Sheet n°13: Prepare for the exercise of people’s rights
The persons whose data you process have rights on his or her data: right of access, to rectification, to object, to erasure, to data portability and to restriction of processing. You must give them the means to effectively exercise their rights and provide in your computer systems the technical tools that will allow their rights to be properly taken into account.
Preparing in advance how they will contact you and how you will deal with their requests will enable you to manage the exercise of these rights effectively.
Minimum measures to be put in place
- In order to facilitate the exercise of people’s rights, these rights may also be implemented, in whole or in part, directly in the application or software you develop. This specific implementation is not mandatory, but it allows you to meet users’ expectations and reduce the time and complexity of processing this type of request.
- Above all, in case of access or operations directly performed by a person who exercises his or her rights, do not forget to manage his authentication in a secure way. Overall, trace also all operations that have an impact on his or her personal data.
Here are some examples of rights and their possible implementation
- Right of access: people have the right to obtain a copy of all the information you have about them. This allows, among other things, a person to know whether data concerning him or her is being processed and to obtain a readable copy in an understandable format. In particular, it allows the accuracy of the data to be checked.
Possible implementation: Provide a functionality to display all data relating to a person. If there is a lot of data, you can split the data into several displays. If the data is too large, offer the person to download an archive containing all his or her data.
- Right to erasure: Persons have the right to request the deletion of all the data you hold on them.
- Provide a functionality to erase all data relating to a person.
- Also provide for automatic notification of processors to also erase the data relating to that person.
- Provide for data erasure also in backups, or provide an alternative solution that does not restore erased data relating to that person.

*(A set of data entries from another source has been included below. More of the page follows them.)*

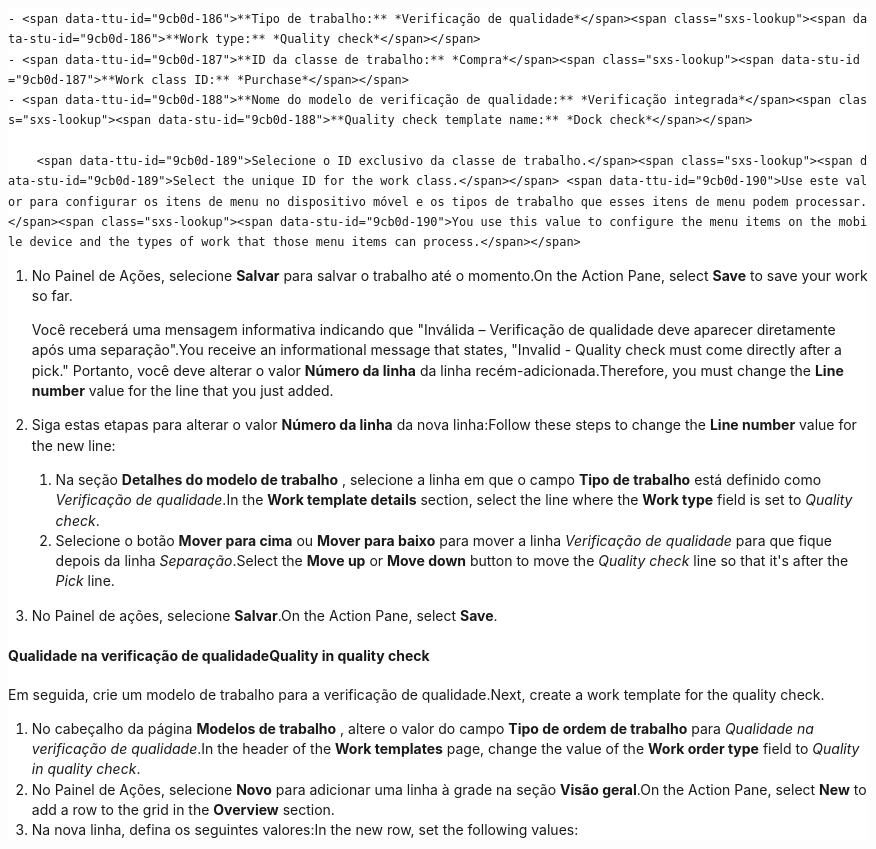     - <span data-ttu-id="9cb0d-186">**Tipo de trabalho:** *Verificação de qualidade*</span><span class="sxs-lookup"><span data-stu-id="9cb0d-186">**Work type:** *Quality check*</span></span>
    - <span data-ttu-id="9cb0d-187">**ID da classe de trabalho:** *Compra*</span><span class="sxs-lookup"><span data-stu-id="9cb0d-187">**Work class ID:** *Purchase*</span></span>
    - <span data-ttu-id="9cb0d-188">**Nome do modelo de verificação de qualidade:** *Verificação integrada*</span><span class="sxs-lookup"><span data-stu-id="9cb0d-188">**Quality check template name:** *Dock check*</span></span>

        <span data-ttu-id="9cb0d-189">Selecione o ID exclusivo da classe de trabalho.</span><span class="sxs-lookup"><span data-stu-id="9cb0d-189">Select the unique ID for the work class.</span></span> <span data-ttu-id="9cb0d-190">Use este valor para configurar os itens de menu no dispositivo móvel e os tipos de trabalho que esses itens de menu podem processar.</span><span class="sxs-lookup"><span data-stu-id="9cb0d-190">You use this value to configure the menu items on the mobile device and the types of work that those menu items can process.</span></span>

1. <span data-ttu-id="9cb0d-191">No Painel de Ações, selecione **Salvar** para salvar o trabalho até o momento.</span><span class="sxs-lookup"><span data-stu-id="9cb0d-191">On the Action Pane, select **Save** to save your work so far.</span></span>

    <span data-ttu-id="9cb0d-192">Você receberá uma mensagem informativa indicando que "Inválida – Verificação de qualidade deve aparecer diretamente após uma separação".</span><span class="sxs-lookup"><span data-stu-id="9cb0d-192">You receive an informational message that states, "Invalid - Quality check must come directly after a pick."</span></span> <span data-ttu-id="9cb0d-193">Portanto, você deve alterar o valor **Número da linha** da linha recém-adicionada.</span><span class="sxs-lookup"><span data-stu-id="9cb0d-193">Therefore, you must change the **Line number** value for the line that you just added.</span></span>

1. <span data-ttu-id="9cb0d-194">Siga estas etapas para alterar o valor **Número da linha** da nova linha:</span><span class="sxs-lookup"><span data-stu-id="9cb0d-194">Follow these steps to change the **Line number** value for the new line:</span></span>

    1. <span data-ttu-id="9cb0d-195">Na seção **Detalhes do modelo de trabalho** , selecione a linha em que o campo **Tipo de trabalho** está definido como *Verificação de qualidade*.</span><span class="sxs-lookup"><span data-stu-id="9cb0d-195">In the **Work template details** section, select the line where the **Work type** field is set to *Quality check*.</span></span>
    2. <span data-ttu-id="9cb0d-196">Selecione o botão **Mover para cima** ou **Mover para baixo** para mover a linha *Verificação de qualidade* para que fique depois da linha *Separação*.</span><span class="sxs-lookup"><span data-stu-id="9cb0d-196">Select the **Move up** or **Move down** button to move the *Quality check* line so that it's after the *Pick* line.</span></span>

1. <span data-ttu-id="9cb0d-197">No Painel de ações, selecione **Salvar**.</span><span class="sxs-lookup"><span data-stu-id="9cb0d-197">On the Action Pane, select **Save**.</span></span>

#### <a name="quality-in-quality-check"></a><span data-ttu-id="9cb0d-198">Qualidade na verificação de qualidade</span><span class="sxs-lookup"><span data-stu-id="9cb0d-198">Quality in quality check</span></span>

<span data-ttu-id="9cb0d-199">Em seguida, crie um modelo de trabalho para a verificação de qualidade.</span><span class="sxs-lookup"><span data-stu-id="9cb0d-199">Next, create a work template for the quality check.</span></span>

1. <span data-ttu-id="9cb0d-200">No cabeçalho da página **Modelos de trabalho** , altere o valor do campo **Tipo de ordem de trabalho** para *Qualidade na verificação de qualidade*.</span><span class="sxs-lookup"><span data-stu-id="9cb0d-200">In the header of the **Work templates** page, change the value of the **Work order type** field to *Quality in quality check*.</span></span>
1. <span data-ttu-id="9cb0d-201">No Painel de Ações, selecione **Novo** para adicionar uma linha à grade na seção **Visão geral**.</span><span class="sxs-lookup"><span data-stu-id="9cb0d-201">On the Action Pane, select **New** to add a row to the grid in the **Overview** section.</span></span>
1. <span data-ttu-id="9cb0d-202">Na nova linha, defina os seguintes valores:</span><span class="sxs-lookup"><span data-stu-id="9cb0d-202">In the new row, set the following values:</span></span>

- Right to object: individuals have the right to object in certain cases to their data being used for a specific purpose.

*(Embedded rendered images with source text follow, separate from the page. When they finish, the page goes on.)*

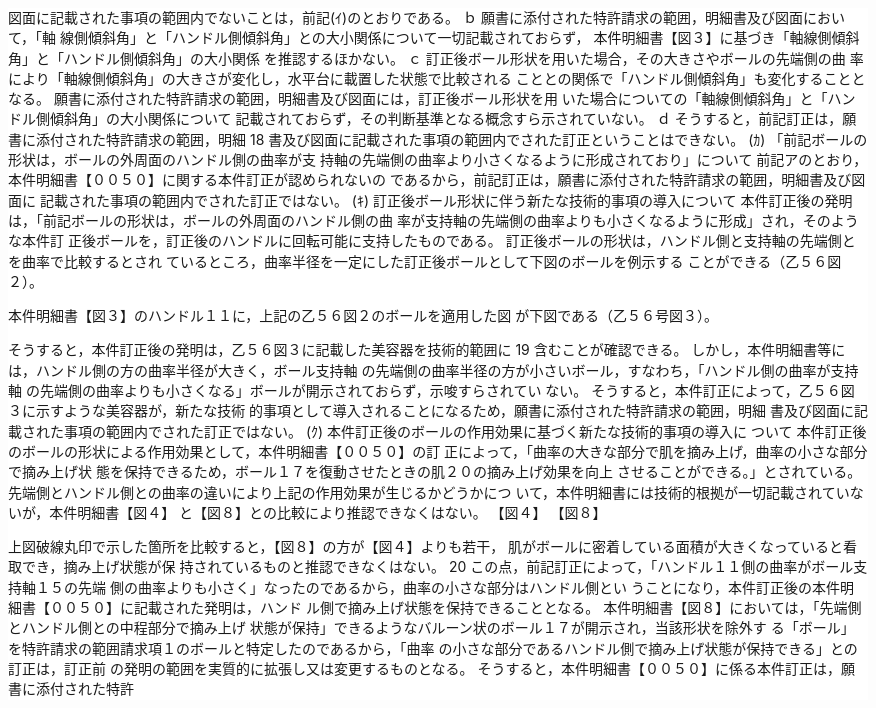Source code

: 図面に記載された事項の範囲内でないことは，前記(ｲ)のとおりである。 
     ｂ 願書に添付された特許請求の範囲，明細書及び図面において，「軸
線側傾斜角」と「ハンドル側傾斜角」との大小関係について一切記載されておらず，
本件明細書【図３】に基づき「軸線側傾斜角」と「ハンドル側傾斜角」の大小関係
を推認するほかない。 
     ｃ 訂正後ボール形状を用いた場合，その大きさやボールの先端側の曲
率により「軸線側傾斜角」の大きさが変化し，水平台に載置した状態で比較される
こととの関係で「ハンドル側傾斜角」も変化することとなる。 
願書に添付された特許請求の範囲，明細書及び図面には，訂正後ボール形状を用
いた場合についての「軸線側傾斜角」と「ハンドル側傾斜角」の大小関係について
記載されておらず，その判断基準となる概念すら示されていない。 
ｄ そうすると，前記訂正は，願書に添付された特許請求の範囲，明細
18 
書及び図面に記載された事項の範囲内でされた訂正ということはできない。 
(ｶ) 「前記ボールの形状は，ボールの外周面のハンドル側の曲率が支
持軸の先端側の曲率より小さくなるように形成されており」について 
前記アのとおり，本件明細書【００５０】に関する本件訂正が認められないの
であるから，前記訂正は，願書に添付された特許請求の範囲，明細書及び図面に
記載された事項の範囲内でされた訂正ではない。 
   (ｷ) 訂正後ボール形状に伴う新たな技術的事項の導入について 
 本件訂正後の発明は，「前記ボールの形状は，ボールの外周面のハンドル側の曲
率が支持軸の先端側の曲率よりも小さくなるように形成」され，そのような本件訂
正後ボールを，訂正後のハンドルに回転可能に支持したものである。 
訂正後ボールの形状は，ハンドル側と支持軸の先端側とを曲率で比較するとされ
ているところ，曲率半径を一定にした訂正後ボールとして下図のボールを例示する
ことができる（乙５６図２）。 
 
本件明細書【図３】のハンドル１１に，上記の乙５６図２のボールを適用した図
が下図である（乙５６号図３）。 
 
そうすると，本件訂正後の発明は，乙５６図３に記載した美容器を技術的範囲に
19 
含むことが確認できる。 
しかし，本件明細書等には，ハンドル側の方の曲率半径が大きく，ボール支持軸
の先端側の曲率半径の方が小さいボール，すなわち，「ハンドル側の曲率が支持軸
の先端側の曲率よりも小さくなる」ボールが開示されておらず，示唆すらされてい
ない。 
そうすると，本件訂正によって，乙５６図３に示すような美容器が，新たな技術
的事項として導入されることになるため，願書に添付された特許請求の範囲，明細
書及び図面に記載された事項の範囲内でされた訂正ではない。 
   (ｸ) 本件訂正後のボールの作用効果に基づく新たな技術的事項の導入に
ついて 
本件訂正後のボールの形状による作用効果として，本件明細書【００５０】の訂
正によって，「曲率の大きな部分で肌を摘み上げ，曲率の小さな部分で摘み上げ状
態を保持できるため，ボール１７を復動させたときの肌２０の摘み上げ効果を向上
させることができる。」とされている。 
先端側とハンドル側との曲率の違いにより上記の作用効果が生じるかどうかにつ
いて，本件明細書には技術的根拠が一切記載されていないが，本件明細書【図４】
と【図８】との比較により推認できなくはない。 
【図４】              【図８】 
     
上図破線丸印で示した箇所を比較すると，【図８】の方が【図４】よりも若干，
肌がボールに密着している面積が大きくなっていると看取でき，摘み上げ状態が保
持されているものと推認できなくはない。 
20 
この点，前記訂正によって，「ハンドル１１側の曲率がボール支持軸１５の先端
側の曲率よりも小さく」なったのであるから，曲率の小さな部分はハンドル側とい
うことになり，本件訂正後の本件明細書【００５０】に記載された発明は，ハンド
ル側で摘み上げ状態を保持できることとなる。 
本件明細書【図８】においては，「先端側とハンドル側との中程部分で摘み上げ
状態が保持」できるようなバルーン状のボール１７が開示され，当該形状を除外す
る「ボール」を特許請求の範囲請求項１のボールと特定したのであるから，「曲率
の小さな部分であるハンドル側で摘み上げ状態が保持できる」との訂正は，訂正前
の発明の範囲を実質的に拡張し又は変更するものとなる。 
そうすると，本件明細書【００５０】に係る本件訂正は，願書に添付された特許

Possible implementation: provide a functionality allowing the data subject to object to the processing. When the data subject exercises his or her right to object in this way, the controller must delete data already collected, and must not subsequently collect any more data related to that person.
- Right to data portability: Individuals have the right to retrieve their data in a machine-readable format for their own use or for transfer to another organisation.

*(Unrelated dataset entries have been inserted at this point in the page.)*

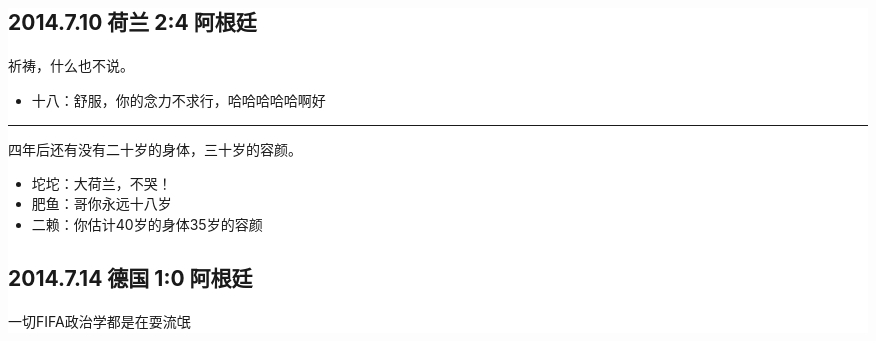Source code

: ## 2014.7.10 荷兰 2:4 阿根廷
祈祷，什么也不说。

* 十八：舒服，你的念力不求行，哈哈哈哈哈啊好

****
四年后还有没有二十岁的身体，三十岁的容颜。

* 坨坨：大荷兰，不哭！
* 肥鱼：哥你永远十八岁
* 二赖：你估计40岁的身体35岁的容颜


## 2014.7.14 德国 1:0 阿根廷
一切FIFA政治学都是在耍流氓



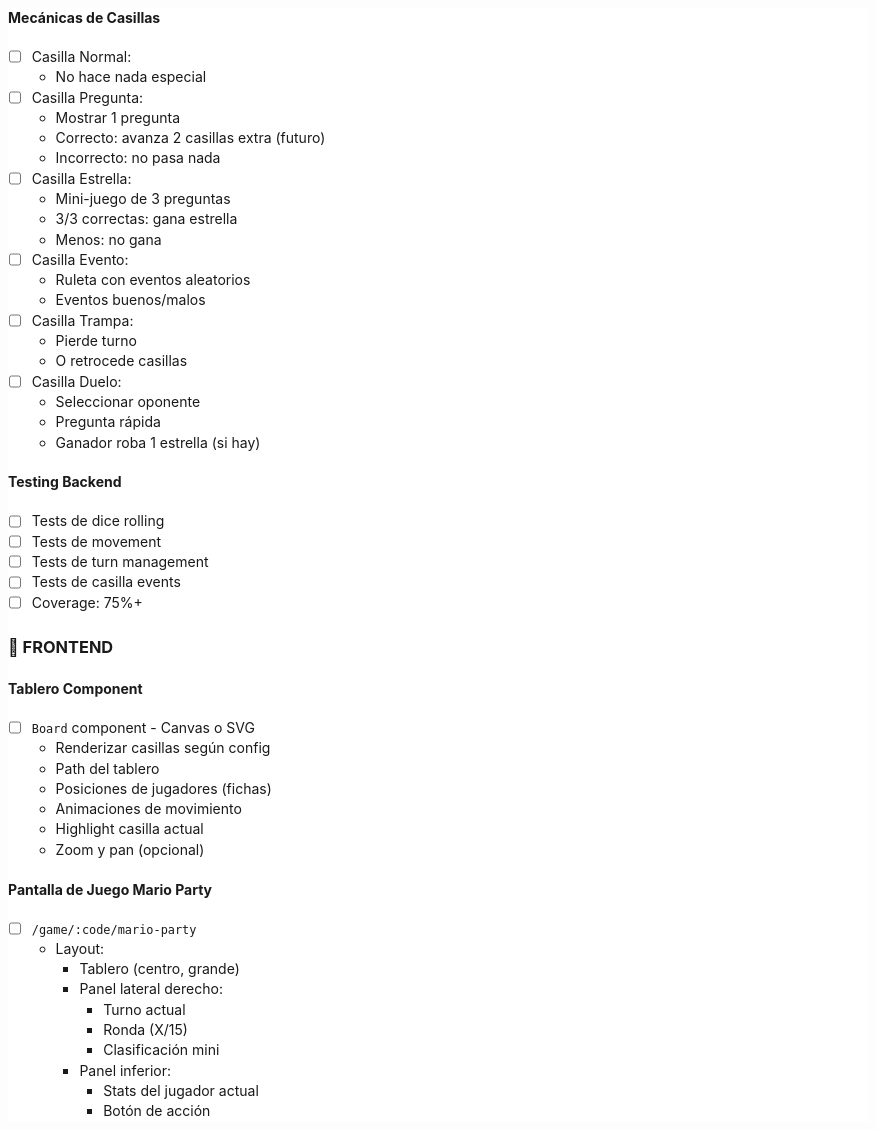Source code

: #### Mecánicas de Casillas
- [ ] Casilla Normal:
  - No hace nada especial
- [ ] Casilla Pregunta:
  - Mostrar 1 pregunta
  - Correcto: avanza 2 casillas extra (futuro)
  - Incorrecto: no pasa nada
- [ ] Casilla Estrella:
  - Mini-juego de 3 preguntas
  - 3/3 correctas: gana estrella
  - Menos: no gana
- [ ] Casilla Evento:
  - Ruleta con eventos aleatorios
  - Eventos buenos/malos
- [ ] Casilla Trampa:
  - Pierde turno
  - O retrocede casillas
- [ ] Casilla Duelo:
  - Seleccionar oponente
  - Pregunta rápida
  - Ganador roba 1 estrella (si hay)

#### Testing Backend
- [ ] Tests de dice rolling
- [ ] Tests de movement
- [ ] Tests de turn management
- [ ] Tests de casilla events
- [ ] Coverage: 75%+

### 🎨 FRONTEND

#### Tablero Component
- [ ] `Board` component - Canvas o SVG
  - Renderizar casillas según config
  - Path del tablero
  - Posiciones de jugadores (fichas)
  - Animaciones de movimiento
  - Highlight casilla actual
  - Zoom y pan (opcional)

#### Pantalla de Juego Mario Party
- [ ] `/game/:code/mario-party`
  - Layout:
    - Tablero (centro, grande)
    - Panel lateral derecho:
      - Turno actual
      - Ronda (X/15)
      - Clasificación mini
    - Panel inferior:
      - Stats del jugador actual
      - Botón de acción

Possible implementation: Provide a feature that allows the data subject to download his or her data in a standard machine-readable format (CSV, XML, JSON, etc.).
- Right to rectification : Individuals have the right to request the modification of their data when it is incorrect in order to limit the use or dissemination of erroneous information.
Possible implementation: Allow to directly modify data in the user account.
- Right to restriction of processing: individuals have the right to request that the processing of their data be blocked for a certain period of time, e.g. the time to examine a dispute on their part regarding the use of their data or a request to exercise rights.
Possible implementation: Allow administrators to put data about a person in “quarantine”: this data can then no longer be read or modified.
- The Data & Design site developed by the CNIL’s Digital Innovation Laboratory develops these concepts and contains examples of interfaces for exercising rights.
- Finally, be inventive! (In case of doubt, ask the CNIL for advice).